# Start of Quoted passage
Am 23.07.2016 um 00:43 schrieb Ben Greear:
> On 06/13/2016 11:17 PM, Rajkumar Manoharan wrote:
>> commit b057886524be ("ath10k: do not use coherent memory for allocated
>> device memory chunks") replaced coherent memory allocation for memory
>> chunks to fix low memory platforms. Unfortunately this is causing system
>> freeze on x86 platform while bringing up qca99x0 device. The system
>> hangs while DMA mapping bigger memory chunks (689816/865444 bytes). Fix
>> this by limiting maximum memory chunk size to 256 KiB per request.
>>
>> Cc: Felix Fietkau <nbd@nbd.name>
>> Fixes: b057886524be ("ath10k: do not use coherent memory for
>> allocated device memory chunks")
>> Signed-off-by: Rajkumar Manoharan <rmanohar@qti.qualcomm.com>
>> ---
>>   drivers/net/wireless/ath/ath10k/wmi.c | 6 ++++++
>>   drivers/net/wireless/ath/ath10k/wmi.h | 1 +
>>   2 files changed, 7 insertions(+)
>>
>> diff --git a/drivers/net/wireless/ath/ath10k/wmi.c
>> b/drivers/net/wireless/ath/ath10k/wmi.c
>> index 6279ab4a760e..7c15f65fe5ed 100644
>> --- a/drivers/net/wireless/ath/ath10k/wmi.c
>> +++ b/drivers/net/wireless/ath/ath10k/wmi.c
>> @@ -4411,6 +4411,12 @@ static int ath10k_wmi_alloc_chunk(struct
>> ath10k *ar, u32 req_id,
>>           if (!pool_size)
>>               return -EINVAL;
>>
>> +        if (pool_size > WMI_MAX_MEM_CHUNK_SIZE) {
>> +            num_units = WMI_MAX_MEM_CHUNK_SIZE /
>> +                    round_up(unit_len, 4);
>> +            pool_size = num_units * round_up(unit_len, 4);
>> +        }
>
> I started testing my 9980 x86-64 system with VT/d enabled today.
> With this patch in my tree, it crashes on bootup (with my firmware).
> Works fine without this patch.
>
> I don't see the exact place it is crashing in the firmware, though I
> could
> probably narrow it down with some effort.  It is in the early startup
> code,
> at least, which makes debugging more difficult.
>
> This patch works fine with a slightly newer firmware compiled for
> 9984.  That
> same firmware compiled for 9980 crashes, but I am not certain it is
> the same issue
> as the older 9980.  It appears similar, at least.
>
> Looks to me like there are lots of variances in how firmware and chip
> revisions
> deal with this particular code, so we are going to have to test on
> lots of chips
> and platforms to know if a 'fix' is really a fix or not.
# End of Quoted passage
Given problem
Continue the ath10k memory-chunk patch discussion above, starting after its last line.
# Start of Data excerpt
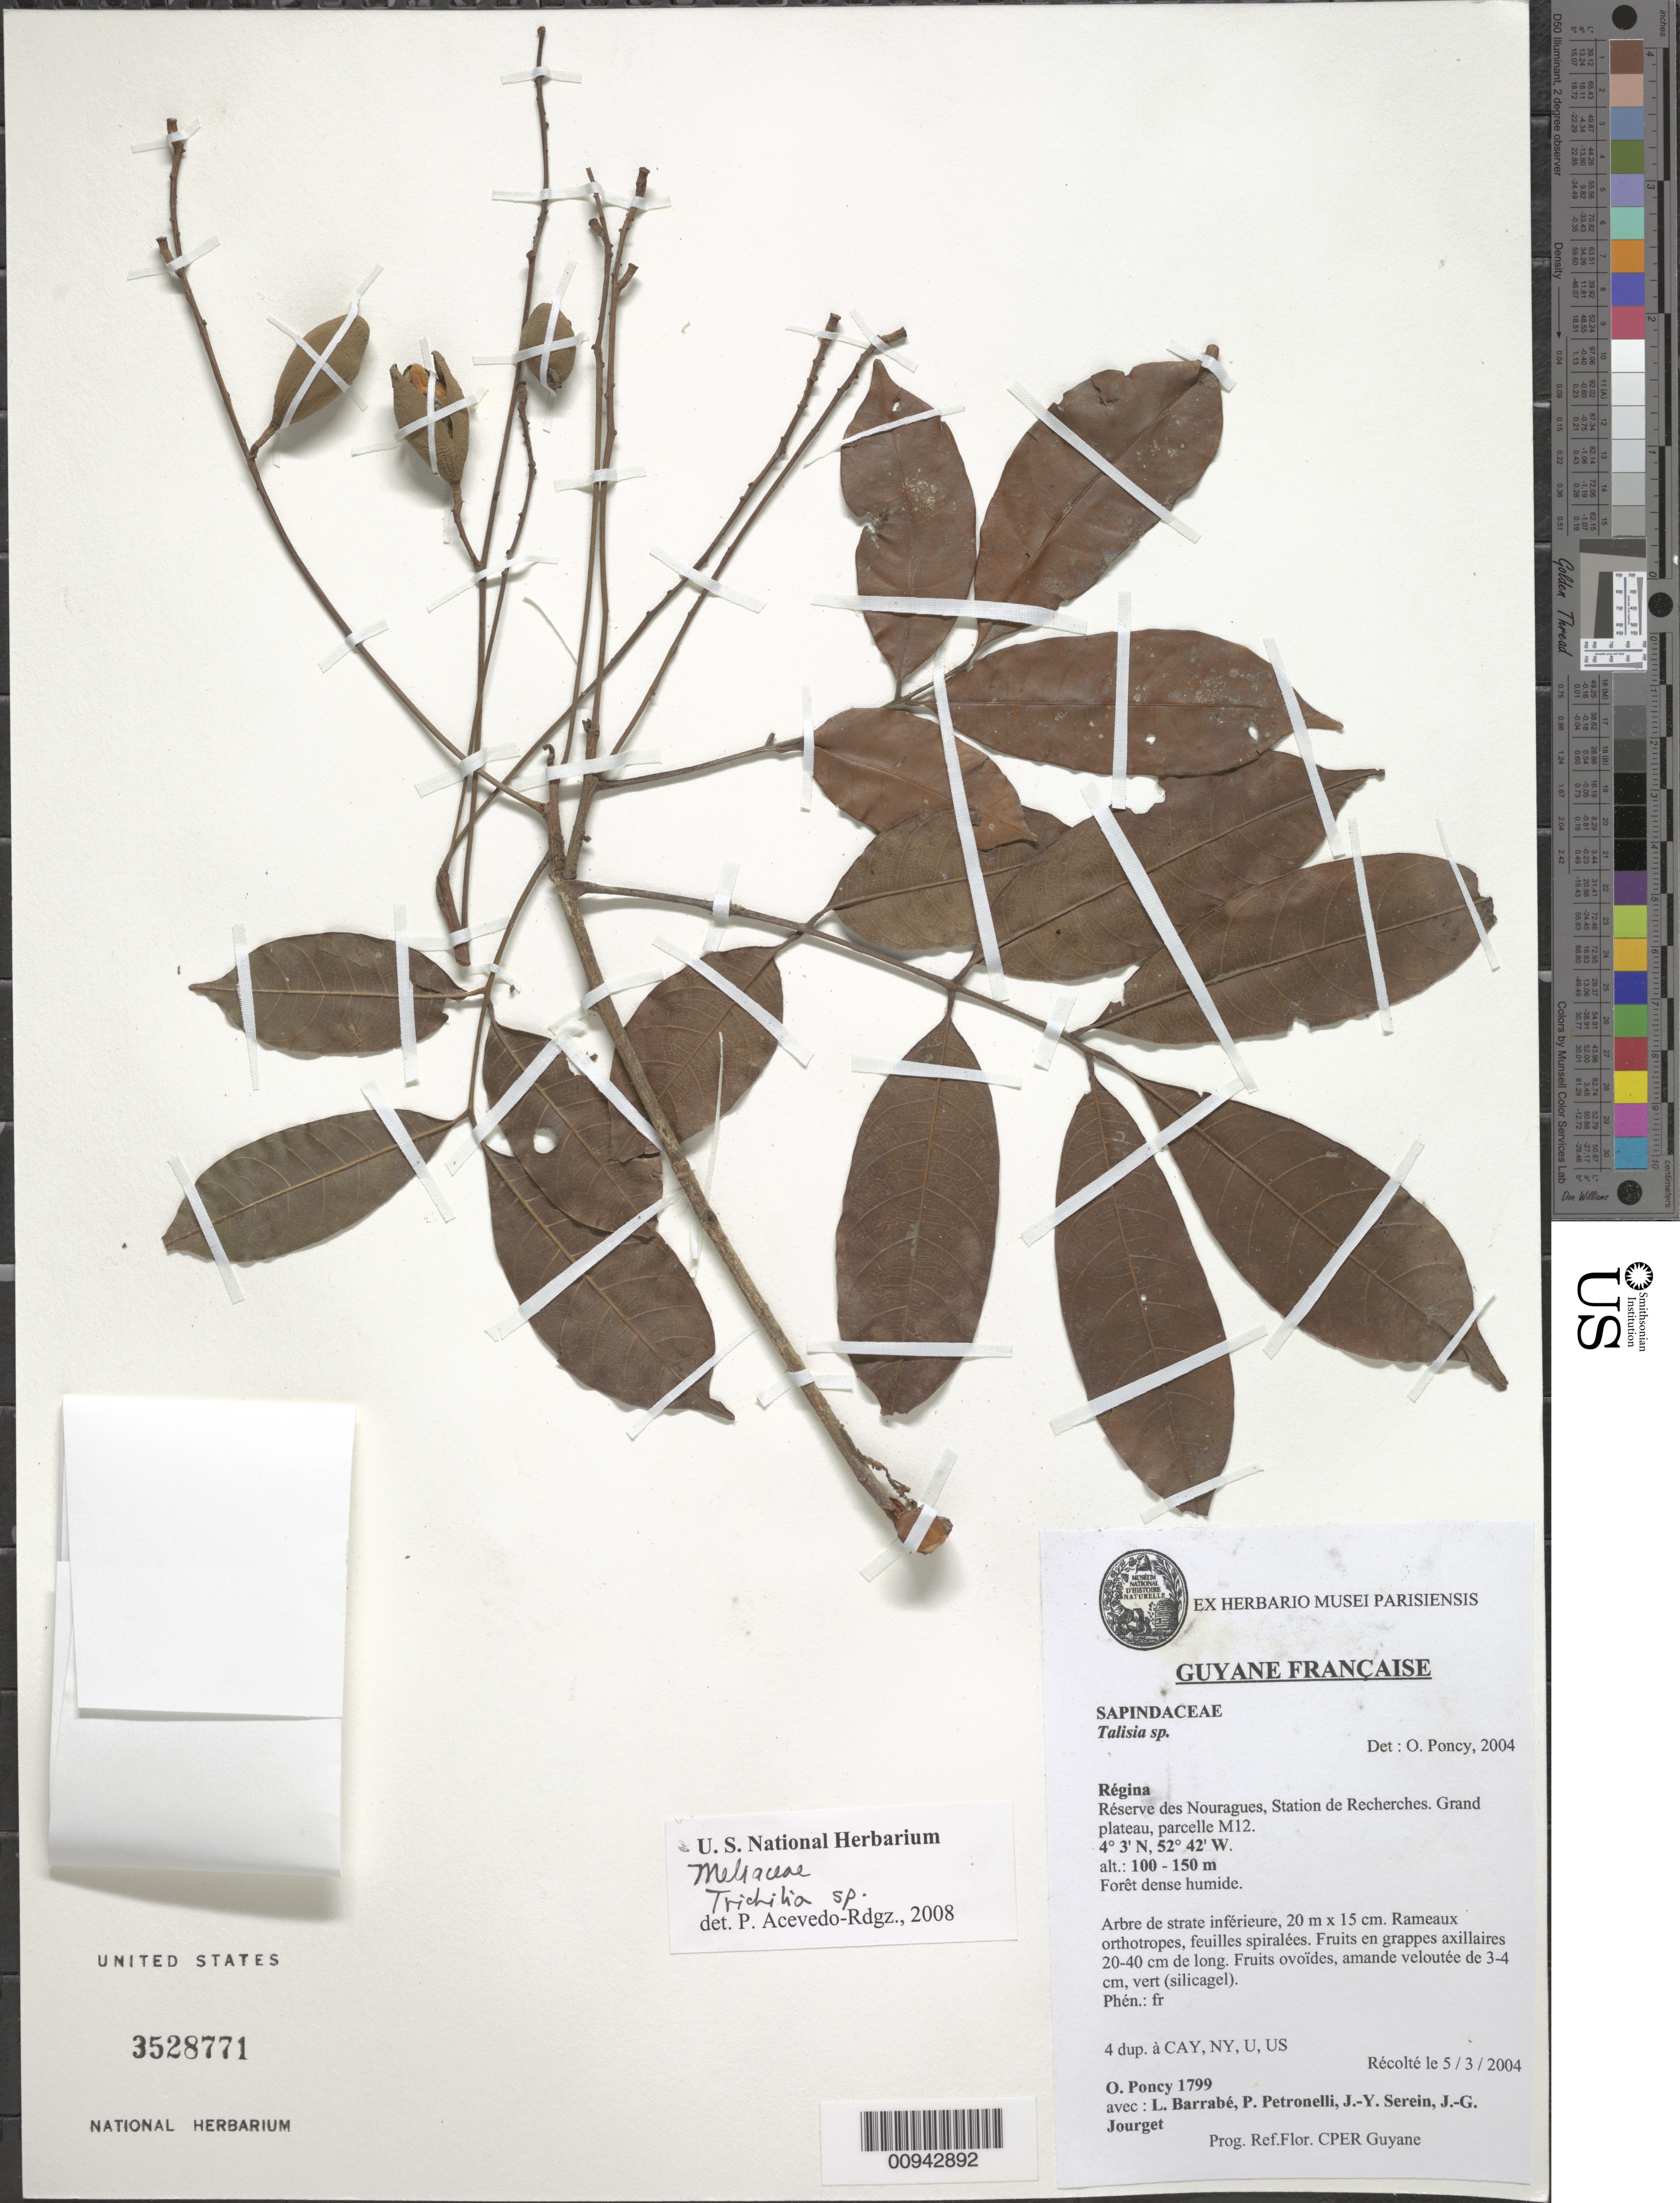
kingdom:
# End of Data excerpt
Output
>
> Thanks,
> Ben
>
>


--
Mit freundlichen Grüssen / Regards

Sebastian Gottschall / CTO

NewMedia-NET GmbH - DD-WRT
Firmensitz:  Berliner Ring 101, 64625 Bensheim
Registergericht: Amtsgericht Darmstadt, HRB 25473
Geschäftsführer: Peter Steinhäuser, Christian Scheele
http://www.dd-wrt.com
email: s.gottschall@dd-wrt.com
Tel.: +496251-582650 / Fax: +496251-5826565
Ben Greear July 23, 2016, 9:55 p.m. UTC | #33
On 07/23/2016 02:11 AM, Sebastian Gottschall wrote:
> from my point of view this patch is just shit. it trunkates the maximum allocated memory to a certain value.
> so firmware requests 800 kb memory but just gets 256kb. so out of bound memory access is guaranteed at all.

At least some of the firmware logic attempts to deal with this segmentation.  9984 firmware had bugs in one area that I fixed,
but probably there are other bugs and that is why it fails for 9980 firmware.

Even if I fix my firmware, that doesn't help everyone else with stock firmware.

At best, maybe enable this type of logic for only exact firmware with proper feature
flag showing that it is known to work with it.

Thanks,
Ben
Sebastian Gottschall July 25, 2016, 2:37 p.m. UTC | #34
Hello

finally i received 9984 devices to follow up with my work on vht160.
but the big issue is. the 9984 works in ap mode with current firmware. 
but in sta mode it crashes after seconds, no matter which operation mode 
is used.
ben's ct firmware crashes in ap and sta mode, so i prefer to run using 
the offical variant. can someone help here?

Sebastian
Ben Greear July 25, 2016, 2:43 p.m. UTC | #35
On 07/25/2016 07:37 AM, Sebastian Gottschall wrote:
> Hello
>
> finally i received 9984 devices to follow up with my work on vht160.
> but the big issue is. the 9984 works in ap mode with current firmware. but in sta mode it crashes after seconds, no matter which operation mode is used.
> ben's ct firmware crashes in ap and sta mode, so i prefer to run using the offical variant. can someone help here?

Does it crash if you connect to an AP with 9980 or 9880?  I am curious if it is only with
9984 AP that crashes.  I have only one 9984 radio right now, but STA mode was working for me against
9980 AP.

I am just getting started on this, so hopefully it will get more stable soon...

And for the QCA firmware, might be worth posting a stack dump from the firmware,
maybe someone there can decode it.  Unfortunately, I could not get a useful decode
from the one you sent me of my firmware...

Thanks,
Ben

>
> Sebastian
>
Sebastian Gottschall July 25, 2016, 3:09 p.m. UTC | #36
Am 25.07.2016 um 16:43 schrieb Ben Greear:
> On 07/25/2016 07:37 AM, Sebastian Gottschall wrote:
>> Hello
>>
>> finally i received 9984 devices to follow up with my work on vht160.
>> but the big issue is. the 9984 works in ap mode with current 
>> firmware. but in sta mode it crashes after seconds, no matter which 
>> operation mode is used.
>> ben's ct firmware crashes in ap and sta mode, so i prefer to run 
>> using the offical variant. can someone help here?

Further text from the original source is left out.